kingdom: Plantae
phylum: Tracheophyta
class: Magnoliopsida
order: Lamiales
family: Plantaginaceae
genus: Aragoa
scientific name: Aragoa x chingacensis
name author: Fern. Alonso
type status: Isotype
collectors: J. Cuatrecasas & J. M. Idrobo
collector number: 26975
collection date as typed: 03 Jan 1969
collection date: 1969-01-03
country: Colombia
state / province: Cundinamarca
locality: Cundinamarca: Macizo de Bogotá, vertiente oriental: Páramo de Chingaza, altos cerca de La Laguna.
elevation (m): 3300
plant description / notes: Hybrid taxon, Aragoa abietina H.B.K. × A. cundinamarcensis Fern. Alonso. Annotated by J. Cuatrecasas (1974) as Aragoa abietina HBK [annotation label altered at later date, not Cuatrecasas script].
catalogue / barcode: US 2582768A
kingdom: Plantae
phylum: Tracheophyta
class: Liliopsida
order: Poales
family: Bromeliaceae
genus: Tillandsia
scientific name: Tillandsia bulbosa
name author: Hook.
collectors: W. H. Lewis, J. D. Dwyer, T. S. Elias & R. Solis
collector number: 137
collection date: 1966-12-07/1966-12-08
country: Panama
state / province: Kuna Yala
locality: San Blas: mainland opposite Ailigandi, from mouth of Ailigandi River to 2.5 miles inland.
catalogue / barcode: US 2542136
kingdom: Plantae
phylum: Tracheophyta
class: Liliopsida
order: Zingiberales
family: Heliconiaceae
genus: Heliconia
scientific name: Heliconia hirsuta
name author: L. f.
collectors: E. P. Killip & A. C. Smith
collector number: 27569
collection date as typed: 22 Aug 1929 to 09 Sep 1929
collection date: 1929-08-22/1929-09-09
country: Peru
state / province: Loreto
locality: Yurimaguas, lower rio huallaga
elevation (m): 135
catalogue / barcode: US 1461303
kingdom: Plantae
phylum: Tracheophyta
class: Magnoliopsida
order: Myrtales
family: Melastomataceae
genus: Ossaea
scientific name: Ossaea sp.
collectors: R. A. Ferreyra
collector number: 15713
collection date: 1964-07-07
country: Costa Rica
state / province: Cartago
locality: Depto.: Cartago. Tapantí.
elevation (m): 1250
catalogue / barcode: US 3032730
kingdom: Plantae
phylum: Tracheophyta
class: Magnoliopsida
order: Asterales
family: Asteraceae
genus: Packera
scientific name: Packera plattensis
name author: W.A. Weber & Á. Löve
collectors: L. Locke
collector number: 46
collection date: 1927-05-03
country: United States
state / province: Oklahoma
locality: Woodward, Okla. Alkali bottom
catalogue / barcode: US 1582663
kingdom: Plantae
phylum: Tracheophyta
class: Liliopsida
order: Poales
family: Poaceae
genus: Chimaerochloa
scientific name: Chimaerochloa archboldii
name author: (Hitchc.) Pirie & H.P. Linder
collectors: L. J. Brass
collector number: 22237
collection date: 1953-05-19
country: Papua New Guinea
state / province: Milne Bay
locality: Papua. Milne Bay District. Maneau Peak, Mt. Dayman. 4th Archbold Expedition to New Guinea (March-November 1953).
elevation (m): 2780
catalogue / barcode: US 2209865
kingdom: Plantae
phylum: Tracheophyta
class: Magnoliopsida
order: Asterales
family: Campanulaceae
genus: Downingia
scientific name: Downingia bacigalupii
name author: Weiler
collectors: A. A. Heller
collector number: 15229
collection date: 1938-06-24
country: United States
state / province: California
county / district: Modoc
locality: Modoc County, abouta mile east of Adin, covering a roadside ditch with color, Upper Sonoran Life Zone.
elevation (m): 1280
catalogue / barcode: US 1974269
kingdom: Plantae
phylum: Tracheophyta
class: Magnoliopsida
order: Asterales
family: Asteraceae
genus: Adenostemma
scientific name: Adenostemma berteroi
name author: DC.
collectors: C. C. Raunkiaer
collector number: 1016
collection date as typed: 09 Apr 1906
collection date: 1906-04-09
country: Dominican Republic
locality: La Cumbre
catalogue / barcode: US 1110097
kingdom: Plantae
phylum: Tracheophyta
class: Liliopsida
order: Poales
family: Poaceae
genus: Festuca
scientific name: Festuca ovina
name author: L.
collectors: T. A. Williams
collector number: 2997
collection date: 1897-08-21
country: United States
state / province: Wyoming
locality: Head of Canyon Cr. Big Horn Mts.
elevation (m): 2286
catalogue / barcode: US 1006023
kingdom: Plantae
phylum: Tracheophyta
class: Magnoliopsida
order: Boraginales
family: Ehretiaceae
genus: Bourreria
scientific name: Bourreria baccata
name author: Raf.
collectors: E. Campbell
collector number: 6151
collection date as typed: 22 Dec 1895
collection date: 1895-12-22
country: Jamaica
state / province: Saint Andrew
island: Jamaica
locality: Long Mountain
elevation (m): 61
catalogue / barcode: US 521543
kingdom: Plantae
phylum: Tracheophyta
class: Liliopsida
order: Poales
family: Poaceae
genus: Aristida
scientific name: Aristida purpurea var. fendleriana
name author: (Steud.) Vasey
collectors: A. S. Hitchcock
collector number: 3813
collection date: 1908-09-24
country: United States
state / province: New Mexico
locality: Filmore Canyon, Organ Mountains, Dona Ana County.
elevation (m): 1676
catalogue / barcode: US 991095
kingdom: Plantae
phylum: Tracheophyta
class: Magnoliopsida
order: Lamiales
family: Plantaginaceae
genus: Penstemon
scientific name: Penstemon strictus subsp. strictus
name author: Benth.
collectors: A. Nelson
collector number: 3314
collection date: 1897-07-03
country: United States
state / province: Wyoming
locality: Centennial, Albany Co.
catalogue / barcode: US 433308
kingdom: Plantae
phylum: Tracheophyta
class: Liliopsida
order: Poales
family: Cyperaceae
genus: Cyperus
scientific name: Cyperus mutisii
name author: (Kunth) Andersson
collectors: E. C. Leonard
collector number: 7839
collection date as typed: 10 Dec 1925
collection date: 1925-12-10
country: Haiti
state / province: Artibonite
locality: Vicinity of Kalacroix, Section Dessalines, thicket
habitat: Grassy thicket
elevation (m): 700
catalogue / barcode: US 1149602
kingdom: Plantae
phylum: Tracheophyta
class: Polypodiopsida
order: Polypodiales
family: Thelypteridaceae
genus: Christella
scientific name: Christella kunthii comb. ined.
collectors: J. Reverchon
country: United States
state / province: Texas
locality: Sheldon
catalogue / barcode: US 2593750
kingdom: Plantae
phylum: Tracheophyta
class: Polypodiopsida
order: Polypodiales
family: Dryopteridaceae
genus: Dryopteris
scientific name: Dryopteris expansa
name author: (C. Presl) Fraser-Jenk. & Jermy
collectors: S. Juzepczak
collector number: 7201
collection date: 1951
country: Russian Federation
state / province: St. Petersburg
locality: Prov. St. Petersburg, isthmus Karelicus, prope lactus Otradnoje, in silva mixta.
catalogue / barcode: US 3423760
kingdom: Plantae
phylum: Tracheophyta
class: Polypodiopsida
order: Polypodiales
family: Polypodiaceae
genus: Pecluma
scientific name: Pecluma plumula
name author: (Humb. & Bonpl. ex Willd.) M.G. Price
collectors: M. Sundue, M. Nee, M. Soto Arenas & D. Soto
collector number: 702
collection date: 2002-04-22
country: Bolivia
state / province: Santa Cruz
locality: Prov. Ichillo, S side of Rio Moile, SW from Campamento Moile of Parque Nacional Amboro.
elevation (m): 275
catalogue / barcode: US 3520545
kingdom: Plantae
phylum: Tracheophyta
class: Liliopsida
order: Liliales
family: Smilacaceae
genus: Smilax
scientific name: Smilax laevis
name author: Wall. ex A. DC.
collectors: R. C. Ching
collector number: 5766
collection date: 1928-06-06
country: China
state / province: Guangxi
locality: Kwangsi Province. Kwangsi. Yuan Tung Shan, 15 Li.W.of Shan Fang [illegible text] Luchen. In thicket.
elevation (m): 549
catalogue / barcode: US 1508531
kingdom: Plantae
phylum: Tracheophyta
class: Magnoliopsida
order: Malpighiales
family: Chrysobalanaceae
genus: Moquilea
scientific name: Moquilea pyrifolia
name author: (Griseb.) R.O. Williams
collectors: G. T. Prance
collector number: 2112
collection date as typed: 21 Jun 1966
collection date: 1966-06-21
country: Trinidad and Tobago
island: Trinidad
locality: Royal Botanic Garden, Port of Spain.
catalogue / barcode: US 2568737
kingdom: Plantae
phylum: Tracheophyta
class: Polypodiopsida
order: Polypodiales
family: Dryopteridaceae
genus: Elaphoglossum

● **Directive**
Reproduce the records above word for word, from their first line through the line that contains "locality: Cundinamarca: Macizo", with both the first and last lines included.

● **Task result**
kingdom: Plantae
phylum: Tracheophyta
class: Magnoliopsida
order: Lamiales
family: Plantaginaceae
genus: Aragoa
scientific name: Aragoa x chingacensis
name author: Fern. Alonso
type status: Isotype
collectors: J. Cuatrecasas & J. M. Idrobo
collector number: 26975
collection date as typed: 03 Jan 1969
collection date: 1969-01-03
country: Colombia
state / province: Cundinamarca
locality: Cundinamarca: Macizo de Bogotá, vertiente oriental: Páramo de Chingaza, altos cerca de La Laguna.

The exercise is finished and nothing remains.